- **Task directions**
An exact, picture-free copy of the listing is required.

- **Given data**
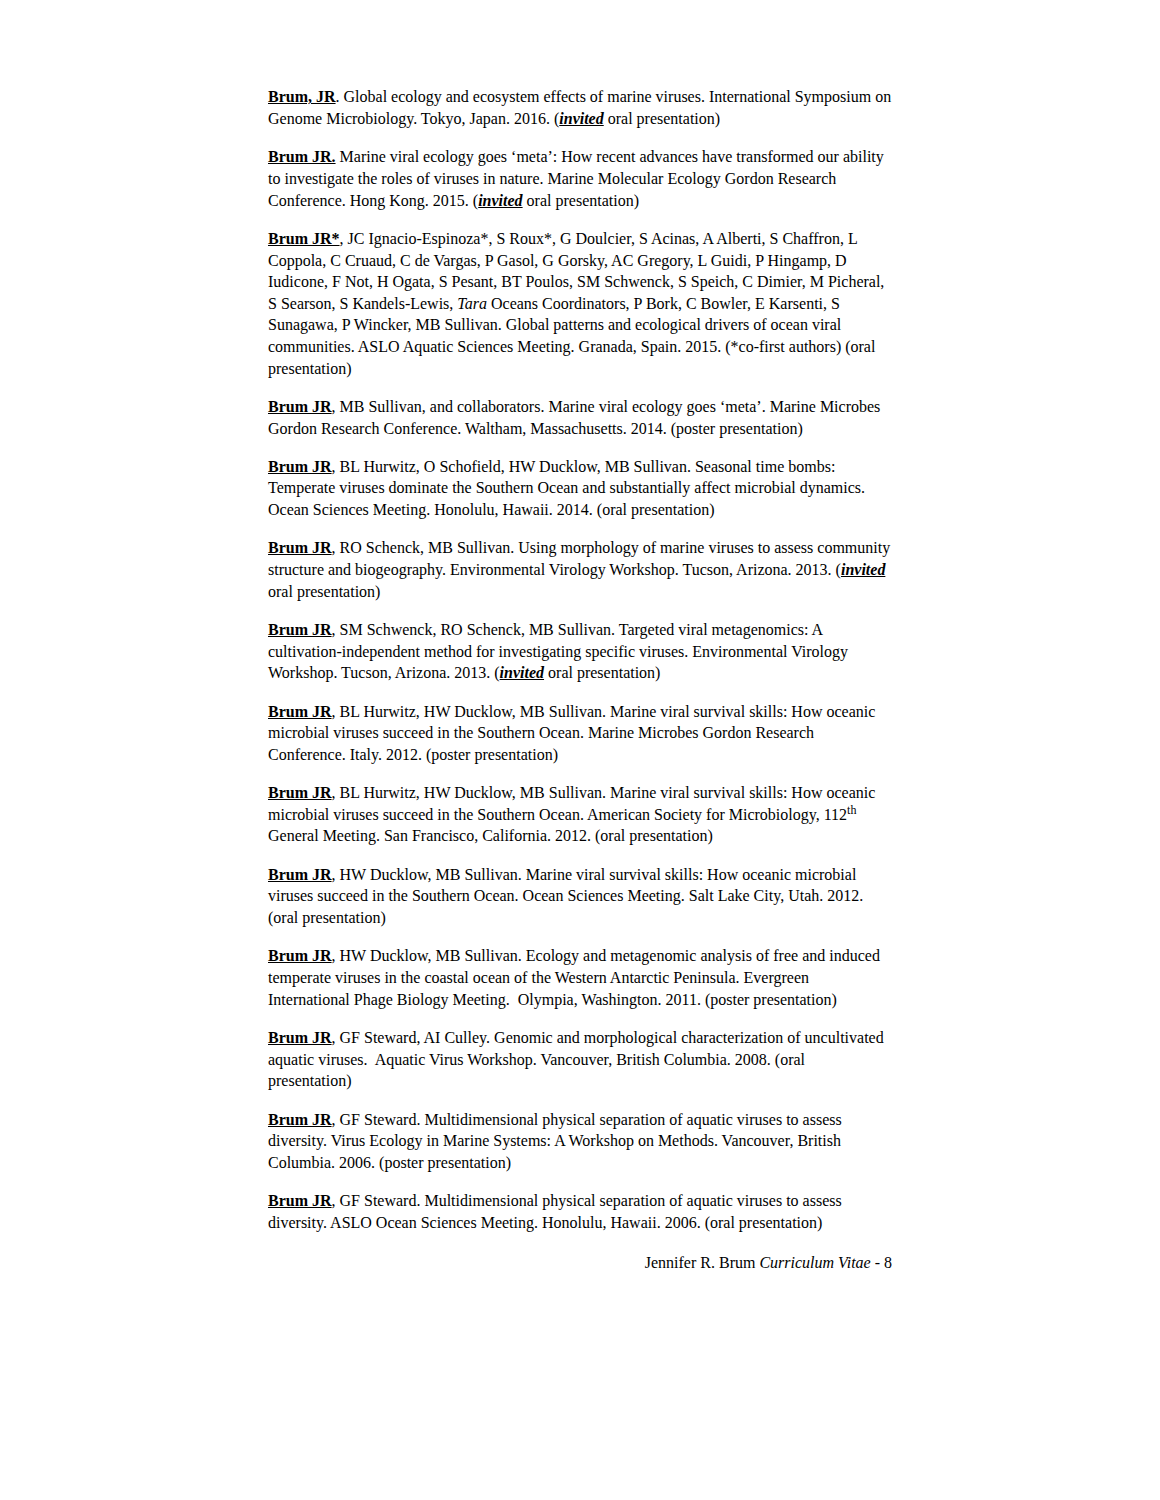Brum, JR. Global ecology and ecosystem effects of marine viruses. International Symposium on Genome Microbiology. Tokyo, Japan. 2016. (invited oral presentation)
Brum JR. Marine viral ecology goes ‘meta’: How recent advances have transformed our ability to investigate the roles of viruses in nature. Marine Molecular Ecology Gordon Research Conference. Hong Kong. 2015. (invited oral presentation)
Brum JR*, JC Ignacio-Espinoza*, S Roux*, G Doulcier, S Acinas, A Alberti, S Chaffron, L Coppola, C Cruaud, C de Vargas, P Gasol, G Gorsky, AC Gregory, L Guidi, P Hingamp, D Iudicone, F Not, H Ogata, S Pesant, BT Poulos, SM Schwenck, S Speich, C Dimier, M Picheral, S Searson, S Kandels-Lewis, Tara Oceans Coordinators, P Bork, C Bowler, E Karsenti, S Sunagawa, P Wincker, MB Sullivan. Global patterns and ecological drivers of ocean viral communities. ASLO Aquatic Sciences Meeting. Granada, Spain. 2015. (*co-first authors) (oral presentation)
Brum JR, MB Sullivan, and collaborators. Marine viral ecology goes ‘meta’. Marine Microbes Gordon Research Conference. Waltham, Massachusetts. 2014. (poster presentation)
Brum JR, BL Hurwitz, O Schofield, HW Ducklow, MB Sullivan. Seasonal time bombs: Temperate viruses dominate the Southern Ocean and substantially affect microbial dynamics. Ocean Sciences Meeting. Honolulu, Hawaii. 2014. (oral presentation)
Brum JR, RO Schenck, MB Sullivan. Using morphology of marine viruses to assess community structure and biogeography. Environmental Virology Workshop. Tucson, Arizona. 2013. (invited oral presentation)
Brum JR, SM Schwenck, RO Schenck, MB Sullivan. Targeted viral metagenomics: A cultivation-independent method for investigating specific viruses. Environmental Virology Workshop. Tucson, Arizona. 2013. (invited oral presentation)
Brum JR, BL Hurwitz, HW Ducklow, MB Sullivan. Marine viral survival skills: How oceanic microbial viruses succeed in the Southern Ocean. Marine Microbes Gordon Research Conference. Italy. 2012. (poster presentation)
Brum JR, BL Hurwitz, HW Ducklow, MB Sullivan. Marine viral survival skills: How oceanic microbial viruses succeed in the Southern Ocean. American Society for Microbiology, 112th General Meeting. San Francisco, California. 2012. (oral presentation)
Brum JR, HW Ducklow, MB Sullivan. Marine viral survival skills: How oceanic microbial viruses succeed in the Southern Ocean. Ocean Sciences Meeting. Salt Lake City, Utah. 2012. (oral presentation)
Brum JR, HW Ducklow, MB Sullivan. Ecology and metagenomic analysis of free and induced temperate viruses in the coastal ocean of the Western Antarctic Peninsula. Evergreen International Phage Biology Meeting. Olympia, Washington. 2011. (poster presentation)
Brum JR, GF Steward, AI Culley. Genomic and morphological characterization of uncultivated aquatic viruses. Aquatic Virus Workshop. Vancouver, British Columbia. 2008. (oral presentation)
Brum JR, GF Steward. Multidimensional physical separation of aquatic viruses to assess diversity. Virus Ecology in Marine Systems: A Workshop on Methods. Vancouver, British Columbia. 2006. (poster presentation)
Brum JR, GF Steward. Multidimensional physical separation of aquatic viruses to assess diversity. ASLO Ocean Sciences Meeting. Honolulu, Hawaii. 2006. (oral presentation)
Jennifer R. Brum Curriculum Vitae - 8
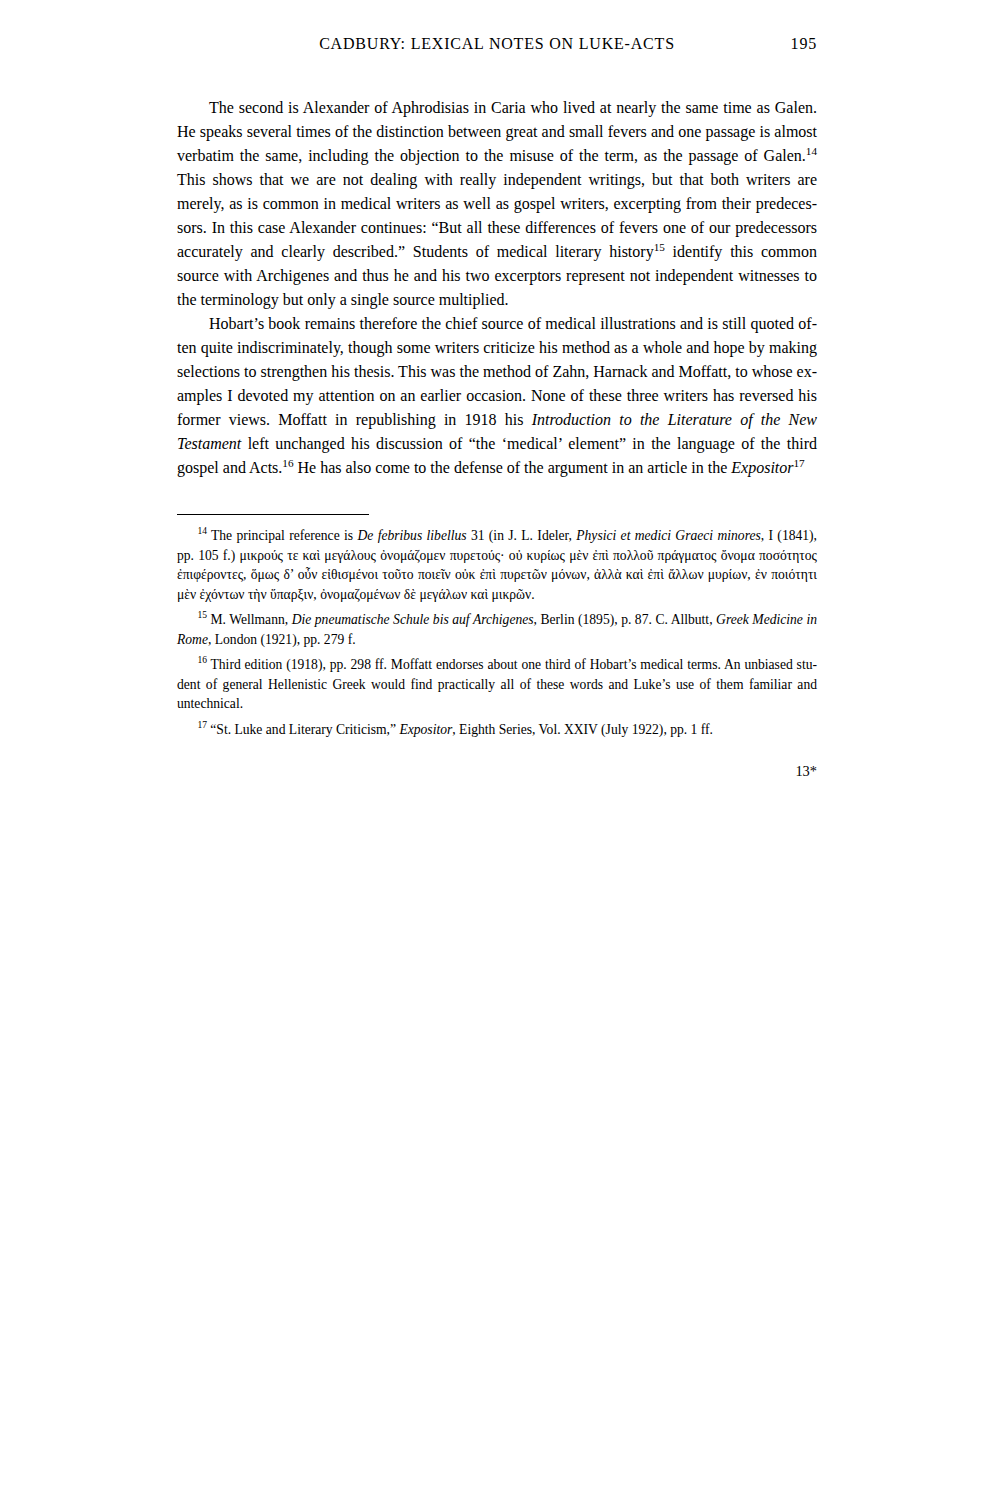CADBURY: LEXICAL NOTES ON LUKE-ACTS 195
The second is Alexander of Aphrodisias in Caria who lived at nearly the same time as Galen. He speaks several times of the distinction between great and small fevers and one passage is almost verbatim the same, including the objection to the misuse of the term, as the passage of Galen.14 This shows that we are not dealing with really independent writings, but that both writers are merely, as is common in medical writers as well as gospel writers, excerpting from their predecessors. In this case Alexander continues: “But all these differences of fevers one of our predecessors accurately and clearly described.” Students of medical literary history15 identify this common source with Archigenes and thus he and his two excerptors represent not independent witnesses to the terminology but only a single source multiplied.
Hobart’s book remains therefore the chief source of medical illustrations and is still quoted often quite indiscriminately, though some writers criticize his method as a whole and hope by making selections to strengthen his thesis. This was the method of Zahn, Harnack and Moffatt, to whose examples I devoted my attention on an earlier occasion. None of these three writers has reversed his former views. Moffatt in republishing in 1918 his Introduction to the Literature of the New Testament left unchanged his discussion of “the ‘medical’ element” in the language of the third gospel and Acts.16 He has also come to the defense of the argument in an article in the Expositor17
14 The principal reference is De febribus libellus 31 (in J. L. Ideler, Physici et medici Graeci minores, I (1841), pp. 105 f.) μικρούς τε καὶ μεγάλους ὀνομάζομεν πυρετούς· οὐ κυρίως μὲν ἐπὶ πολλοῦ πράγματος ὄνομα ποσότητος ἐπιφέροντες, ὅμως δ’ οὖν εἰθισμένοι τοῦτο ποιεῖν οὐκ ἐπὶ πυρετῶν μόνων, ἀλλὰ καὶ ἐπὶ ἄλλων μυρίων, ἐν ποιότητι μὲν ἐχόντων τὴν ὕπαρξιν, ὀνομαζομένων δὲ μεγάλων καὶ μικρῶν.
15 M. Wellmann, Die pneumatische Schule bis auf Archigenes, Berlin (1895), p. 87. C. Allbutt, Greek Medicine in Rome, London (1921), pp. 279 f.
16 Third edition (1918), pp. 298 ff. Moffatt endorses about one third of Hobart’s medical terms. An unbiased student of general Hellenistic Greek would find practically all of these words and Luke’s use of them familiar and untechnical.
17 “St. Luke and Literary Criticism,” Expositor, Eighth Series, Vol. XXIV (July 1922), pp. 1 ff.
13*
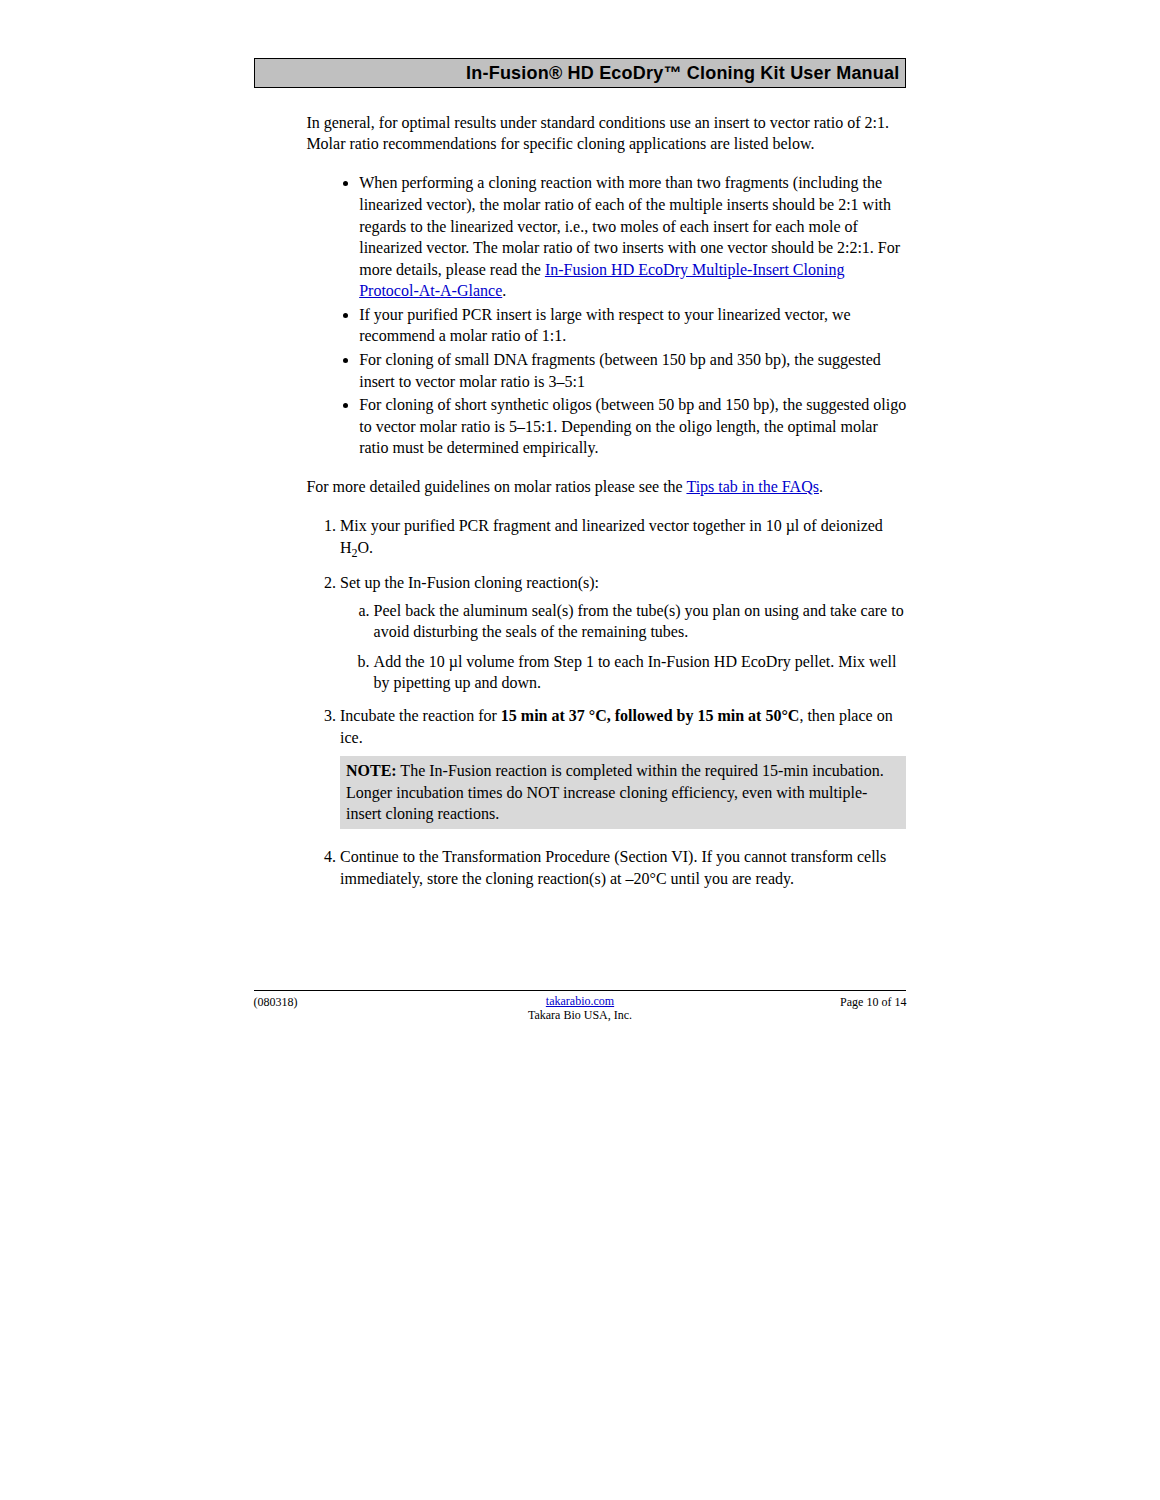In-Fusion® HD EcoDry™ Cloning Kit User Manual
In general, for optimal results under standard conditions use an insert to vector ratio of 2:1. Molar ratio recommendations for specific cloning applications are listed below.
When performing a cloning reaction with more than two fragments (including the linearized vector), the molar ratio of each of the multiple inserts should be 2:1 with regards to the linearized vector, i.e., two moles of each insert for each mole of linearized vector. The molar ratio of two inserts with one vector should be 2:2:1. For more details, please read the In-Fusion HD EcoDry Multiple-Insert Cloning Protocol-At-A-Glance.
If your purified PCR insert is large with respect to your linearized vector, we recommend a molar ratio of 1:1.
For cloning of small DNA fragments (between 150 bp and 350 bp), the suggested insert to vector molar ratio is 3–5:1
For cloning of short synthetic oligos (between 50 bp and 150 bp), the suggested oligo to vector molar ratio is 5–15:1. Depending on the oligo length, the optimal molar ratio must be determined empirically.
For more detailed guidelines on molar ratios please see the Tips tab in the FAQs.
Mix your purified PCR fragment and linearized vector together in 10 µl of deionized H2O.
Set up the In-Fusion cloning reaction(s):
Peel back the aluminum seal(s) from the tube(s) you plan on using and take care to avoid disturbing the seals of the remaining tubes.
Add the 10 µl volume from Step 1 to each In-Fusion HD EcoDry pellet. Mix well by pipetting up and down.
Incubate the reaction for 15 min at 37 °C, followed by 15 min at 50°C, then place on ice.
NOTE: The In-Fusion reaction is completed within the required 15-min incubation. Longer incubation times do NOT increase cloning efficiency, even with multiple-insert cloning reactions.
Continue to the Transformation Procedure (Section VI). If you cannot transform cells immediately, store the cloning reaction(s) at –20°C until you are ready.
(080318)
takarabio.com
Takara Bio USA, Inc.
Page 10 of 14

- **Written solution**
Brum, JR. Global ecology and ecosystem effects of marine viruses. International Symposium on Genome Microbiology. Tokyo, Japan. 2016. (invited oral presentation)
Brum JR. Marine viral ecology goes ‘meta’: How recent advances have transformed our ability to investigate the roles of viruses in nature. Marine Molecular Ecology Gordon Research Conference. Hong Kong. 2015. (invited oral presentation)
Brum JR*, JC Ignacio-Espinoza*, S Roux*, G Doulcier, S Acinas, A Alberti, S Chaffron, L Coppola, C Cruaud, C de Vargas, P Gasol, G Gorsky, AC Gregory, L Guidi, P Hingamp, D Iudicone, F Not, H Ogata, S Pesant, BT Poulos, SM Schwenck, S Speich, C Dimier, M Picheral, S Searson, S Kandels-Lewis, Tara Oceans Coordinators, P Bork, C Bowler, E Karsenti, S Sunagawa, P Wincker, MB Sullivan. Global patterns and ecological drivers of ocean viral communities. ASLO Aquatic Sciences Meeting. Granada, Spain. 2015. (*co-first authors) (oral presentation)
Brum JR, MB Sullivan, and collaborators. Marine viral ecology goes ‘meta’. Marine Microbes Gordon Research Conference. Waltham, Massachusetts. 2014. (poster presentation)
Brum JR, BL Hurwitz, O Schofield, HW Ducklow, MB Sullivan. Seasonal time bombs: Temperate viruses dominate the Southern Ocean and substantially affect microbial dynamics. Ocean Sciences Meeting. Honolulu, Hawaii. 2014. (oral presentation)
Brum JR, RO Schenck, MB Sullivan. Using morphology of marine viruses to assess community structure and biogeography. Environmental Virology Workshop. Tucson, Arizona. 2013. (invited oral presentation)
Brum JR, SM Schwenck, RO Schenck, MB Sullivan. Targeted viral metagenomics: A cultivation-independent method for investigating specific viruses. Environmental Virology Workshop. Tucson, Arizona. 2013. (invited oral presentation)
Brum JR, BL Hurwitz, HW Ducklow, MB Sullivan. Marine viral survival skills: How oceanic microbial viruses succeed in the Southern Ocean. Marine Microbes Gordon Research Conference. Italy. 2012. (poster presentation)
Brum JR, BL Hurwitz, HW Ducklow, MB Sullivan. Marine viral survival skills: How oceanic microbial viruses succeed in the Southern Ocean. American Society for Microbiology, 112th General Meeting. San Francisco, California. 2012. (oral presentation)
Brum JR, HW Ducklow, MB Sullivan. Marine viral survival skills: How oceanic microbial viruses succeed in the Southern Ocean. Ocean Sciences Meeting. Salt Lake City, Utah. 2012. (oral presentation)
Brum JR, HW Ducklow, MB Sullivan. Ecology and metagenomic analysis of free and induced temperate viruses in the coastal ocean of the Western Antarctic Peninsula. Evergreen International Phage Biology Meeting. Olympia, Washington. 2011. (poster presentation)
Brum JR, GF Steward, AI Culley. Genomic and morphological characterization of uncultivated aquatic viruses. Aquatic Virus Workshop. Vancouver, British Columbia. 2008. (oral presentation)
Brum JR, GF Steward. Multidimensional physical separation of aquatic viruses to assess diversity. Virus Ecology in Marine Systems: A Workshop on Methods. Vancouver, British Columbia. 2006. (poster presentation)
Brum JR, GF Steward. Multidimensional physical separation of aquatic viruses to assess diversity. ASLO Ocean Sciences Meeting. Honolulu, Hawaii. 2006. (oral presentation)
Jennifer R. Brum Curriculum Vitae - 8
CADBURY: LEXICAL NOTES ON LUKE-ACTS 195
The second is Alexander of Aphrodisias in Caria who lived at nearly the same time as Galen. He speaks several times of the distinction between great and small fevers and one passage is almost verbatim the same, including the objection to the misuse of the term, as the passage of Galen.14 This shows that we are not dealing with really independent writings, but that both writers are merely, as is common in medical writers as well as gospel writers, excerpting from their predecessors. In this case Alexander continues: “But all these differences of fevers one of our predecessors accurately and clearly described.” Students of medical literary history15 identify this common source with Archigenes and thus he and his two excerptors represent not independent witnesses to the terminology but only a single source multiplied.
Hobart’s book remains therefore the chief source of medical illustrations and is still quoted often quite indiscriminately, though some writers criticize his method as a whole and hope by making selections to strengthen his thesis. This was the method of Zahn, Harnack and Moffatt, to whose examples I devoted my attention on an earlier occasion. None of these three writers has reversed his former views. Moffatt in republishing in 1918 his Introduction to the Literature of the New Testament left unchanged his discussion of “the ‘medical’ element” in the language of the third gospel and Acts.16 He has also come to the defense of the argument in an article in the Expositor17
14 The principal reference is De febribus libellus 31 (in J. L. Ideler, Physici et medici Graeci minores, I (1841), pp. 105 f.) μικρούς τε καὶ μεγάλους ὀνομάζομεν πυρετούς· οὐ κυρίως μὲν ἐπὶ πολλοῦ πράγματος ὄνομα ποσότητος ἐπιφέροντες, ὅμως δ’ οὖν εἰθισμένοι τοῦτο ποιεῖν οὐκ ἐπὶ πυρετῶν μόνων, ἀλλὰ καὶ ἐπὶ ἄλλων μυρίων, ἐν ποιότητι μὲν ἐχόντων τὴν ὕπαρξιν, ὀνομαζομένων δὲ μεγάλων καὶ μικρῶν.
15 M. Wellmann, Die pneumatische Schule bis auf Archigenes, Berlin (1895), p. 87. C. Allbutt, Greek Medicine in Rome, London (1921), pp. 279 f.
16 Third edition (1918), pp. 298 ff. Moffatt endorses about one third of Hobart’s medical terms. An unbiased student of general Hellenistic Greek would find practically all of these words and Luke’s use of them familiar and untechnical.
17 “St. Luke and Literary Criticism,” Expositor, Eighth Series, Vol. XXIV (July 1922), pp. 1 ff.
13*
In-Fusion® HD EcoDry™ Cloning Kit User Manual
In general, for optimal results under standard conditions use an insert to vector ratio of 2:1. Molar ratio recommendations for specific cloning applications are listed below.
When performing a cloning reaction with more than two fragments (including the linearized vector), the molar ratio of each of the multiple inserts should be 2:1 with regards to the linearized vector, i.e., two moles of each insert for each mole of linearized vector. The molar ratio of two inserts with one vector should be 2:2:1. For more details, please read the In-Fusion HD EcoDry Multiple-Insert Cloning Protocol-At-A-Glance.
If your purified PCR insert is large with respect to your linearized vector, we recommend a molar ratio of 1:1.
For cloning of small DNA fragments (between 150 bp and 350 bp), the suggested insert to vector molar ratio is 3–5:1
For cloning of short synthetic oligos (between 50 bp and 150 bp), the suggested oligo to vector molar ratio is 5–15:1. Depending on the oligo length, the optimal molar ratio must be determined empirically.
For more detailed guidelines on molar ratios please see the Tips tab in the FAQs.
Mix your purified PCR fragment and linearized vector together in 10 µl of deionized H2O.
Set up the In-Fusion cloning reaction(s):
Peel back the aluminum seal(s) from the tube(s) you plan on using and take care to avoid disturbing the seals of the remaining tubes.
Add the 10 µl volume from Step 1 to each In-Fusion HD EcoDry pellet. Mix well by pipetting up and down.
Incubate the reaction for 15 min at 37 °C, followed by 15 min at 50°C, then place on ice.
NOTE: The In-Fusion reaction is completed within the required 15-min incubation. Longer incubation times do NOT increase cloning efficiency, even with multiple-insert cloning reactions.
Continue to the Transformation Procedure (Section VI). If you cannot transform cells immediately, store the cloning reaction(s) at –20°C until you are ready.
(080318)
takarabio.com
Takara Bio USA, Inc.
Page 10 of 14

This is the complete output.